- **BRANO DI LETTURA**:
────────────────
La guerra in Ucraina fa crescere la fame in Africa
Continua a crescere a un ritmo allarmante il numero di persone che affrontano un’insicurezza alimentare acuta e che necessitano di assistenza alimentare per il loro sostentamento. Una situazione che rischia di evolvere in una nuova crisi alimentare globale e rende più urgente che mai affrontare le cause profonde delle crisi alimentari piuttosto che continuare a lavorare esclusivamente sulla risposta alle emergenze già verificatesi. È questo uno dei punti chiave che emergono dal rapporto annuale recentemente presentato dal Global Network Against Food Crises (GNAFC), un’alleanza internazionale di Nazioni Unite, Unione Europea, agenzie governative e non governative che lavorano insieme per affrontare le crisi alimentari.
Il documento rivela che nel 2021 circa 193 milioni di persone in 53 paesi o territori hanno sperimentato un’insicurezza alimentare acuta a livelli di crisi o peggio (IPC/CH Fase 3-5). Ciò rappresenta un aumento di quasi 40 milioni di persone rispetto al numero già record di 2020.
────────────────
[Dati registrati]
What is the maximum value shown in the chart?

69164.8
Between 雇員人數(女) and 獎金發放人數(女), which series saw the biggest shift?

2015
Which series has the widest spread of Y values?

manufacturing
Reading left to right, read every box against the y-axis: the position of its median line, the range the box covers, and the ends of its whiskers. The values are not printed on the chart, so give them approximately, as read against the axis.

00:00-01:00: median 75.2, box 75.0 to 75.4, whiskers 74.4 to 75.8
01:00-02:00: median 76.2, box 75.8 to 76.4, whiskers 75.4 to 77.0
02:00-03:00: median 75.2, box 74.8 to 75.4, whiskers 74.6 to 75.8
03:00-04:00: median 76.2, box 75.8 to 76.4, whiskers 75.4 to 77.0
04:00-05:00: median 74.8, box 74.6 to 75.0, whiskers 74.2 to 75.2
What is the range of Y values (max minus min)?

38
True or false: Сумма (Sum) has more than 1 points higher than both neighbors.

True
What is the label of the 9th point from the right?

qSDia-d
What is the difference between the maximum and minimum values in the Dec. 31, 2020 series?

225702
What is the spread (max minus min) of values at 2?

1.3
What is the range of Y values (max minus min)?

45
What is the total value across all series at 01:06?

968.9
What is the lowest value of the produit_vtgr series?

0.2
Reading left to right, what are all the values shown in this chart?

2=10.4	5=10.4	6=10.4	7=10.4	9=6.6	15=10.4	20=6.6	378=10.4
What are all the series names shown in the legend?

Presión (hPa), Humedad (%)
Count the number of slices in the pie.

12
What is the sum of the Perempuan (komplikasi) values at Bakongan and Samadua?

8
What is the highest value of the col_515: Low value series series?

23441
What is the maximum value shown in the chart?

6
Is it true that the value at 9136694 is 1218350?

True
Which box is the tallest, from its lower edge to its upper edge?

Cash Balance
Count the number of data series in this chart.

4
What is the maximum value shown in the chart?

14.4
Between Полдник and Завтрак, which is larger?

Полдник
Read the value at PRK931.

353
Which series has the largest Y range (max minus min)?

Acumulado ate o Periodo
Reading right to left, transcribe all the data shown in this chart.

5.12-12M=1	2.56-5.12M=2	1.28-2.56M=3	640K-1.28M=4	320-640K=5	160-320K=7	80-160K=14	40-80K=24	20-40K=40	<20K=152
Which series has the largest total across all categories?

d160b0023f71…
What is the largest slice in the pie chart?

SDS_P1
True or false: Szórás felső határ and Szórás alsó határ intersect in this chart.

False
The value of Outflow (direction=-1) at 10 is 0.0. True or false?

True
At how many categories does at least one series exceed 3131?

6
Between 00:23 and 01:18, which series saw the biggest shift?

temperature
────────────────
- **ESPLORA IL MATERIALE**:
A. Riscrivi sotto forma di elenco puntato il paragrafo del brano che inizia con "Continua a crescere a un ritmo allarmante", conservandone i fatti principali.
B. Riassumi il brano in due frasi.
C. Estrai dal brano il passo che parte da "Il documento rivela" e termina con "record di 2020.".

- **ELENCO DELLE SOLUZIONI**:
A.
- Cresce a un ritmo allarmante il numero di persone in insicurezza alimentare acuta che hanno bisogno di assistenza alimentare.
- La situazione rischia di trasformarsi in una nuova crisi alimentare globale.
- È più urgente che mai affrontare le cause profonde delle crisi alimentari, invece di limitarsi a rispondere alle emergenze.
- Questo è uno dei punti chiave del rapporto annuale del Global Network Against Food Crises (GNAFC).
- Il GNAFC è un'alleanza internazionale di Nazioni Unite, Unione Europea e agenzie governative e non governative.

B. Secondo il rapporto annuale del Global Network Against Food Crises, il numero di persone in insicurezza alimentare acuta cresce a un ritmo allarmante e rischia di sfociare in una nuova crisi alimentare globale, per cui è urgente affrontare le cause profonde delle crisi alimentari. Nel 2021 circa 193 milioni di persone in 53 paesi o territori hanno vissuto un'insicurezza alimentare acuta a livelli di crisi o peggio, quasi 40 milioni in più rispetto al 2020.

C.
Il documento rivela che nel 2021 circa 193 milioni di persone in 53 paesi o territori hanno sperimentato un’insicurezza alimentare acuta a livelli di crisi o peggio (IPC/CH Fase 3-5). Ciò rappresenta un aumento di quasi 40 milioni di persone rispetto al numero già record di 2020.